Small-molecular donor guest achieves rigid 18.5% and flexible 15.9% efficiency organic photovoltaic via fine-tuning microstructure morphology

Incorporation of crystalline small molecule into host binary systems to finely tune film morphology is demonstrated to be an effective method to improve photovoltaic performance for organic solar cells (OSCs). In this work, two small molecular donors with similar chemical structures, G17 and G19, were designed and synthesized. Interestingly, the G17-containing sp(3-)carbon p-bridge features an amorphous orientation, whereas the silicon-substituted G19 exhibits an extremely ordered edge- on orientation. When doped into D18-Cl:Y6 host system, the G19-based ternary device exhibits a largely improved power conversion efficiency (PCE) of 18.53%, which is among the highest PCEs for OSCs.
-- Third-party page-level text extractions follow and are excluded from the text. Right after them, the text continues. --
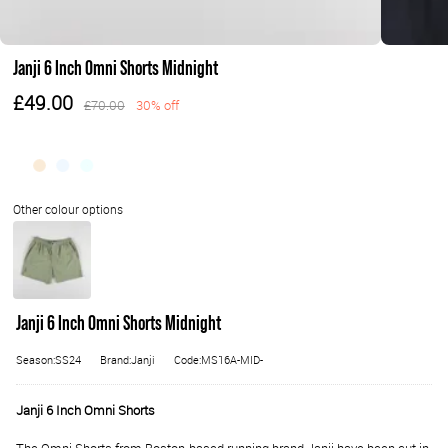
Janji 6 Inch Omni Shorts Midnight
£49.00
£70.00
30% off
Janji 6 Inch Omni Shorts Midnight
Season:SS24
Brand:Janji
Code:MS16A-MID-
Janji 6 Inch Omni Shorts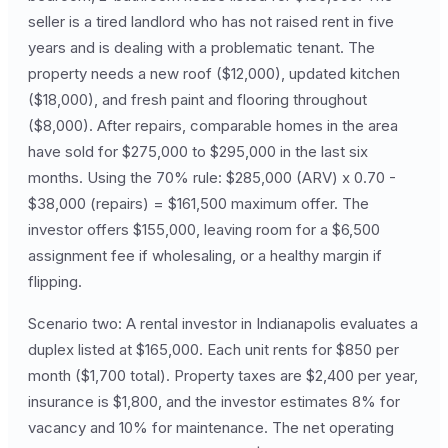
seller is a tired landlord who has not raised rent in five
years and is dealing with a problematic tenant. The
property needs a new roof ($12,000), updated kitchen
($18,000), and fresh paint and flooring throughout
($8,000). After repairs, comparable homes in the area
have sold for $275,000 to $295,000 in the last six
months. Using the 70% rule: $285,000 (ARV) x 0.70 -
$38,000 (repairs) = $161,500 maximum offer. The
investor offers $155,000, leaving room for a $6,500
assignment fee if wholesaling, or a healthy margin if
flipping.
Scenario two: A rental investor in Indianapolis evaluates a
duplex listed at $165,000. Each unit rents for $850 per
month ($1,700 total). Property taxes are $2,400 per year,
insurance is $1,800, and the investor estimates 8% for
vacancy and 10% for maintenance. The net operating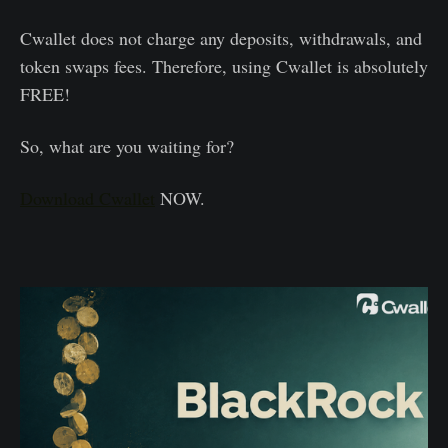
Cwallet does not charge any deposits, withdrawals, and
token swaps fees. Therefore, using Cwallet is absolutely
FREE!
So, what are you waiting for?
Download Cwallet
NOW.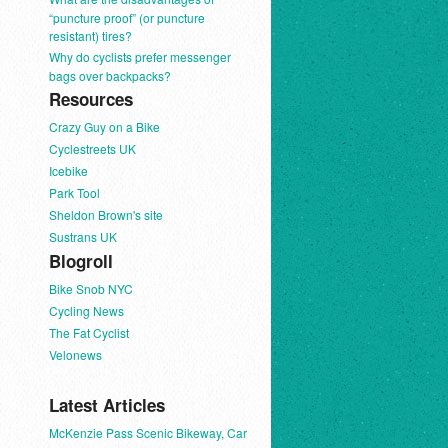
“puncture proof” (or puncture
resistant) tires?
Why do cyclists prefer messenger
bags over backpacks?
Resources
Crazy Guy on a Bike
Cyclestreets UK
Icebike
Park Tool
Sheldon Brown's site
Sustrans UK
Blogroll
Bike Snob NYC
Cycling News
The Fat Cyclist
Velonews
Latest Articles
McKenzie Pass Scenic Bikeway, Car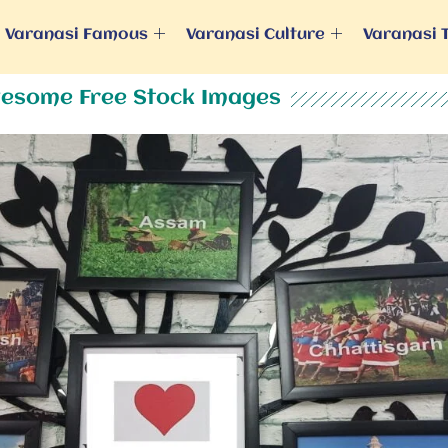
Varanasi Famous
Varanasi Culture
Varanasi 
esome Free Stock Images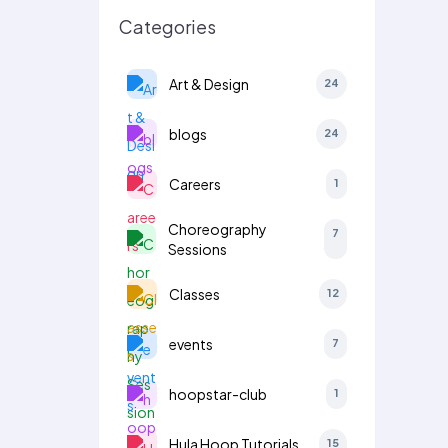
Categories
Art & Design
24
blogs
24
Careers
1
Choreography
7
Sessions
Classes
12
events
7
hoopstar-club
1
Hula Hoop Tutorials
15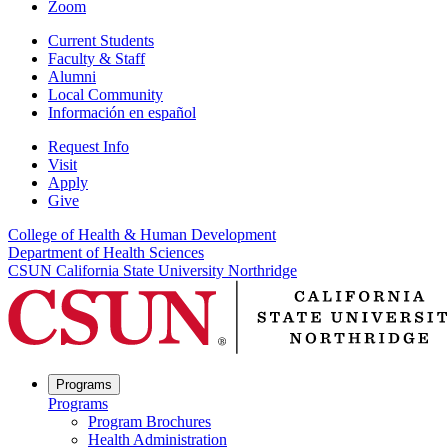
Zoom
Current Students
Faculty & Staff
Alumni
Local Community
Información en español
Request Info
Visit
Apply
Give
College of Health & Human Development
Department of Health Sciences
CSUN California State University Northridge
Programs
Programs
Program Brochures
Health Administration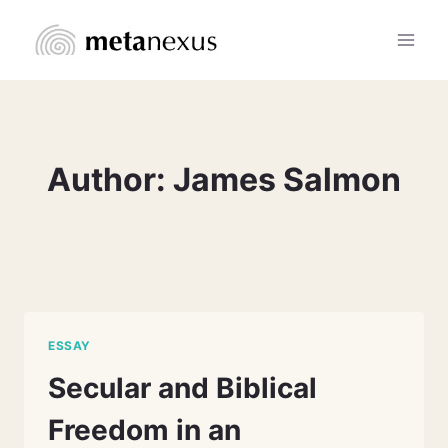
Skip
to
content
Author: James Salmon
ESSAY
Secular and Biblical
Freedom in an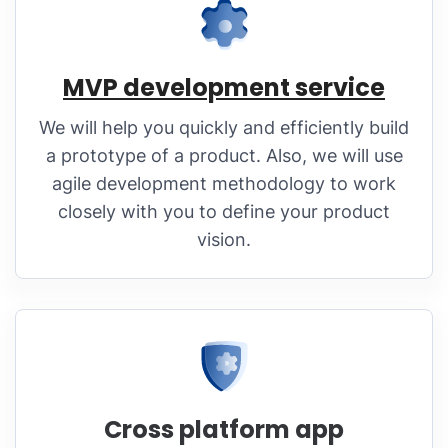
MVP development service
We will help you quickly and efficiently build
a prototype of a product. Also, we will use
agile development methodology to work
closely with you to define your product
vision.
Cross platform app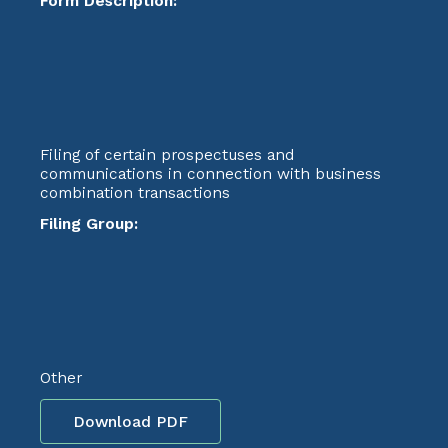
Form Description:
Filing of certain prospectuses and
communications in connection with business
combination transactions
Filing Group:
Other
Download PDF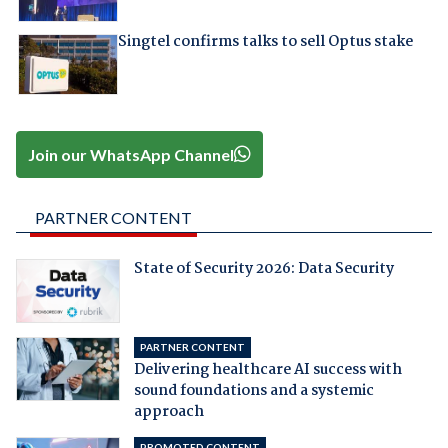
Singtel confirms talks to sell Optus stake
Join our WhatsApp Channel
PARTNER CONTENT
State of Security 2026: Data Security
PARTNER CONTENT
Delivering healthcare AI success with
sound foundations and a systemic
approach
PROMOTED CONTENT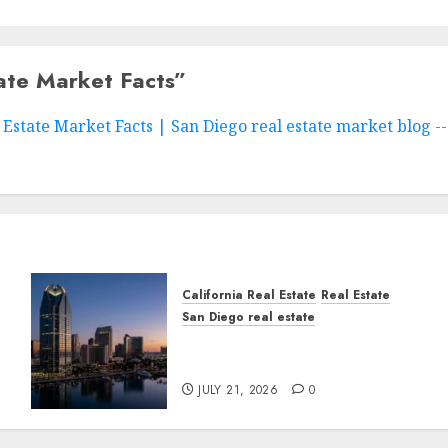
ate Market Facts
”
Estate Market Facts | San Diego real estate market blog -
California Real Estate
Real Estate
San Diego real estate
t
$300 Million San Diego
Tower Crash
JULY 21, 2026
0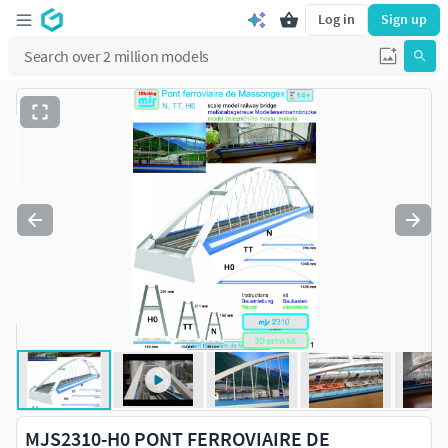
Log in
Sign up
MJS2310-H0 PONT FERROVIAIRE DE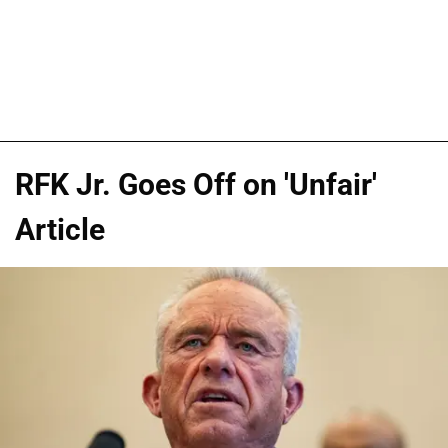
RFK Jr. Goes Off on 'Unfair'
Article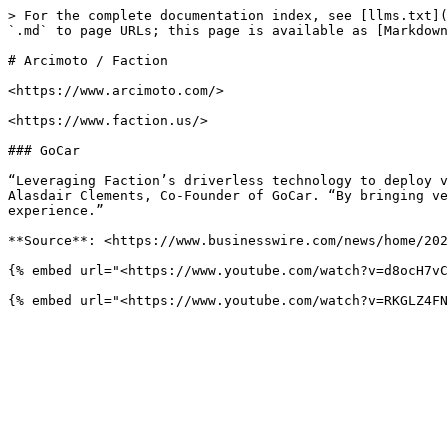
> For the complete documentation index, see [llms.txt](
`.md` to page URLs; this page is available as [Markdown
# Arcimoto / Faction

<https://www.arcimoto.com/>

<https://www.faction.us/>

### GoCar

“Leveraging Faction’s driverless technology to deploy v
Alasdair Clements, Co-Founder of GoCar. “By bringing ve
experience.”

**Source**: <https://www.businesswire.com/news/home/202
{% embed url="<https://www.youtube.com/watch?v=d8ocH7vC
By contrast, the G17-based ternary device only delivers a relatively low PCE of 17.13%. Correspondingly, flexible OSCs based on the G19 ternary active layer also give an excellent PCE of 15.9%. These results highlight that incorporating highly ordered molecular donor can be an effective method to construct highly efficient OSCs.

Automated summary

Incorporating highly ordered crystalline small molecules into host binary systems has been shown to significantly improve the photovoltaic performance of organic solar cells. By designing and synthesizing small molecular donors with similar chemical structures, it was found that the silicon-containing G19 exhibited a higher degree of order in the host system, resulting in improved power conversion efficiency.